(Dataset entries)

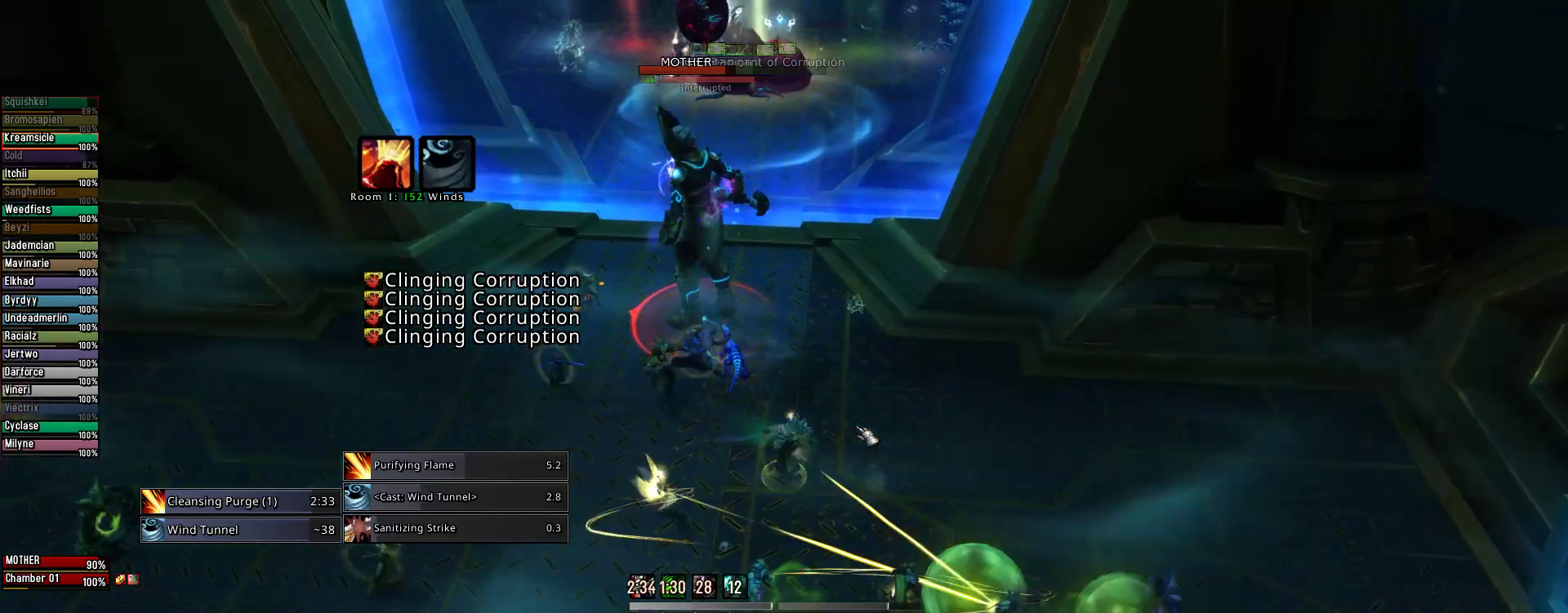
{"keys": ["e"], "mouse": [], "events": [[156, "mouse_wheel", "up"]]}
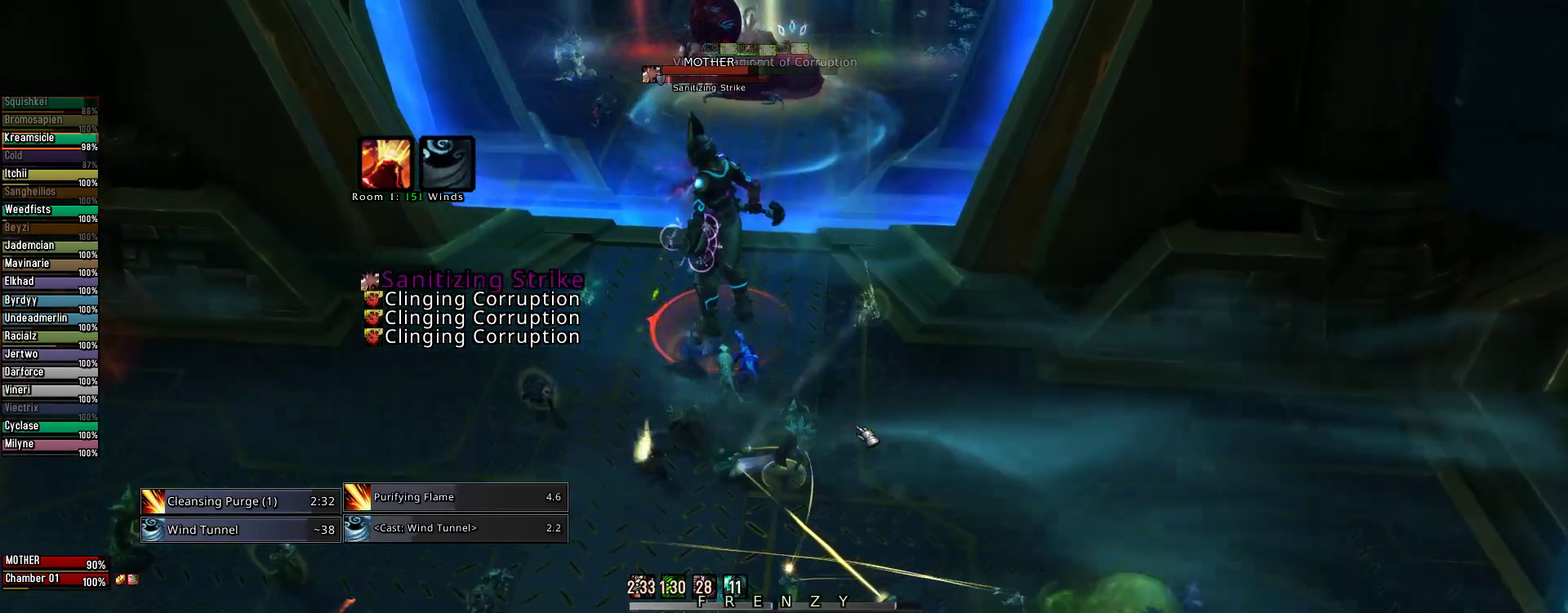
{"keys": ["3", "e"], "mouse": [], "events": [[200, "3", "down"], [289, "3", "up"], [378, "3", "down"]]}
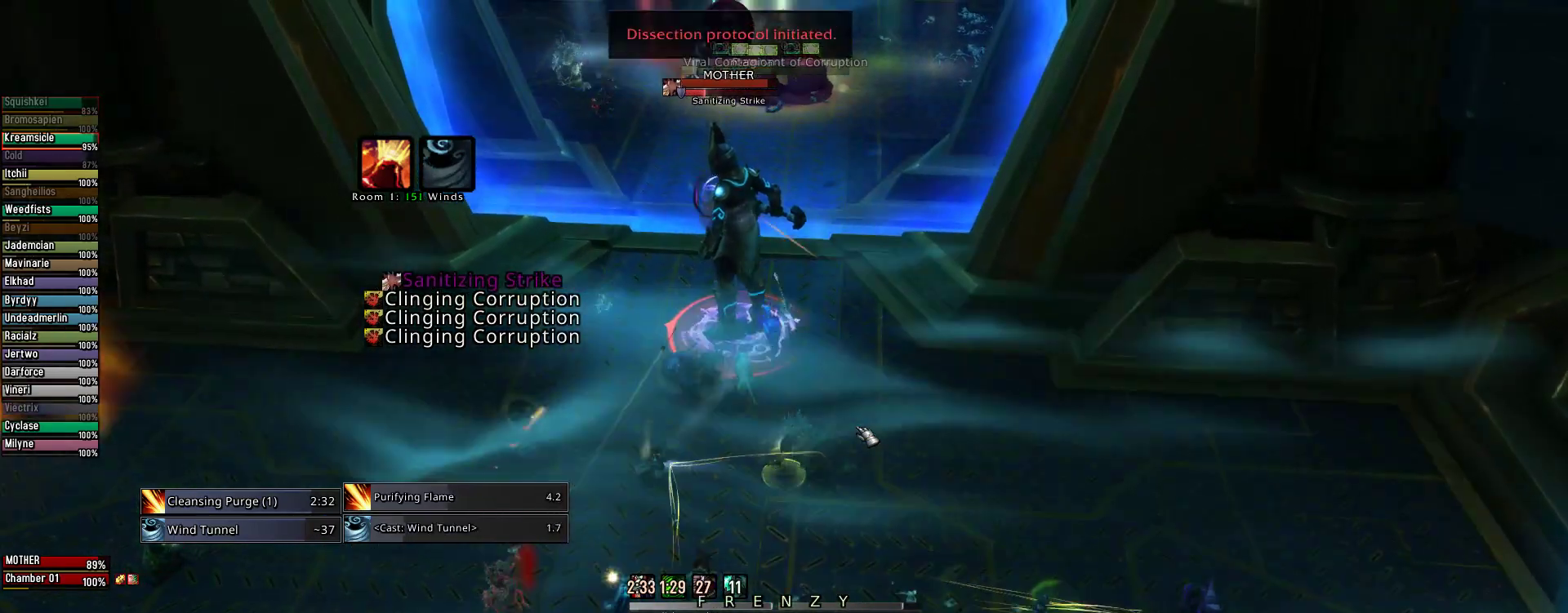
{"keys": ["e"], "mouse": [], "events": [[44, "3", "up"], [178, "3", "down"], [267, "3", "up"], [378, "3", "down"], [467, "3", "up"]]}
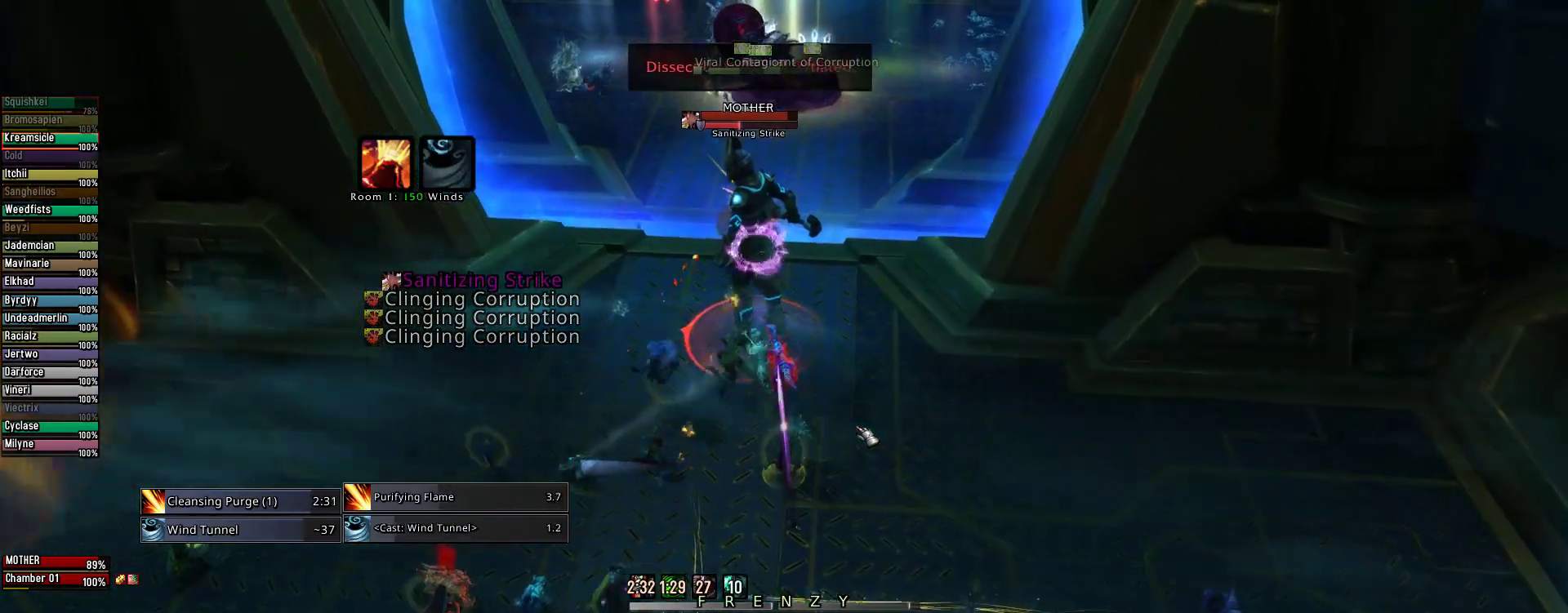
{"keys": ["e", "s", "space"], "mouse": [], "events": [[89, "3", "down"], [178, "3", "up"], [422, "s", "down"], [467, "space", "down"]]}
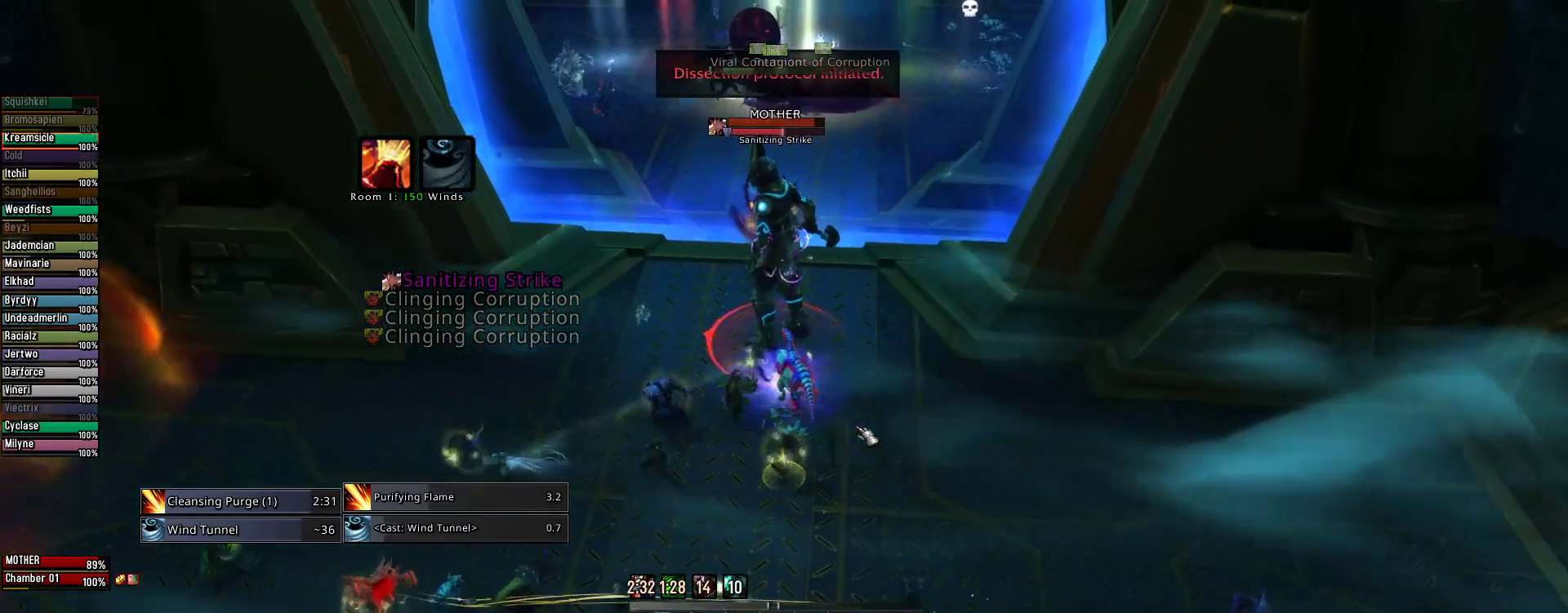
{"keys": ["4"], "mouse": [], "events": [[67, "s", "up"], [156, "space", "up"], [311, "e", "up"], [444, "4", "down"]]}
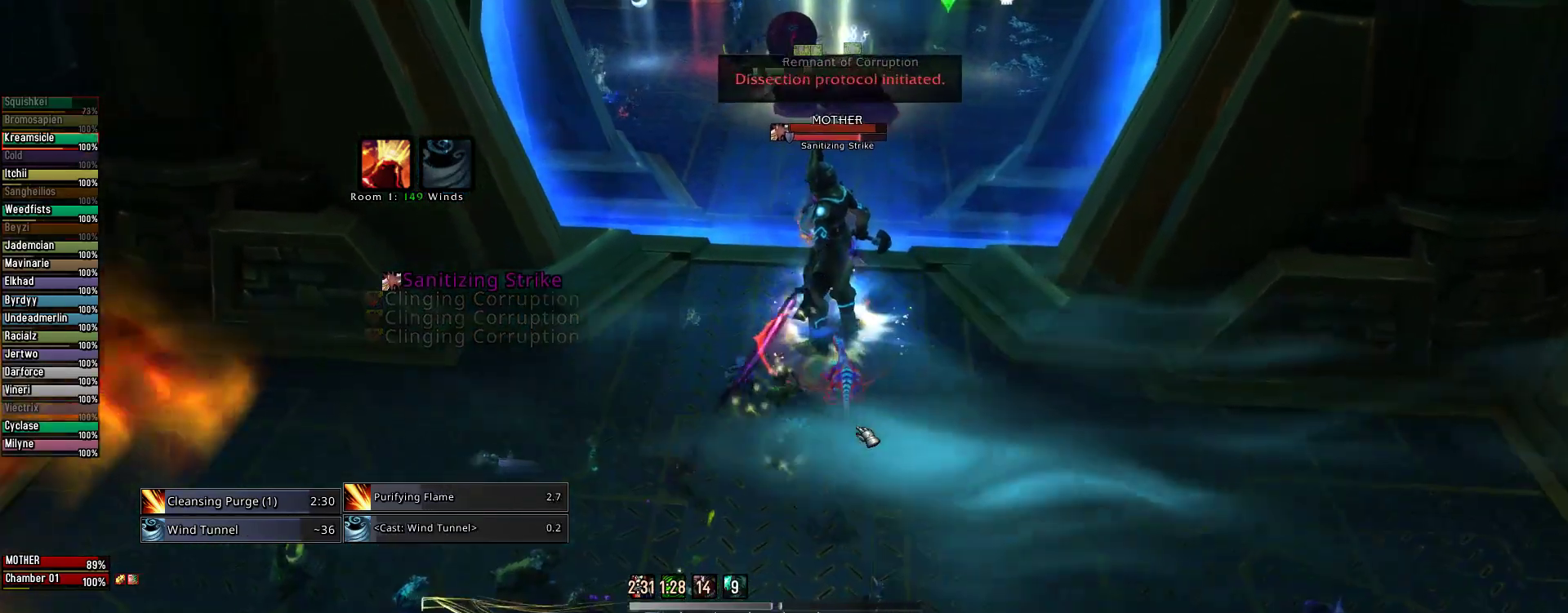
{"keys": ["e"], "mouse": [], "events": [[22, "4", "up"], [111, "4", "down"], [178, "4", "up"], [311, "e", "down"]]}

» **Problem**: Go through the entries above and print each one exactly, minus the pictures.

» **The completed task**:
{"keys": ["e"], "mouse": [], "events": [[156, "mouse_wheel", "up"]]}
{"keys": ["3", "e"], "mouse": [], "events": [[200, "3", "down"], [289, "3", "up"], [378, "3", "down"]]}
{"keys": ["e"], "mouse": [], "events": [[44, "3", "up"], [178, "3", "down"], [267, "3", "up"], [378, "3", "down"], [467, "3", "up"]]}
{"keys": ["e", "s", "space"], "mouse": [], "events": [[89, "3", "down"], [178, "3", "up"], [422, "s", "down"], [467, "space", "down"]]}
{"keys": ["4"], "mouse": [], "events": [[67, "s", "up"], [156, "space", "up"], [311, "e", "up"], [444, "4", "down"]]}
{"keys": ["e"], "mouse": [], "events": [[22, "4", "up"], [111, "4", "down"], [178, "4", "up"], [311, "e", "down"]]}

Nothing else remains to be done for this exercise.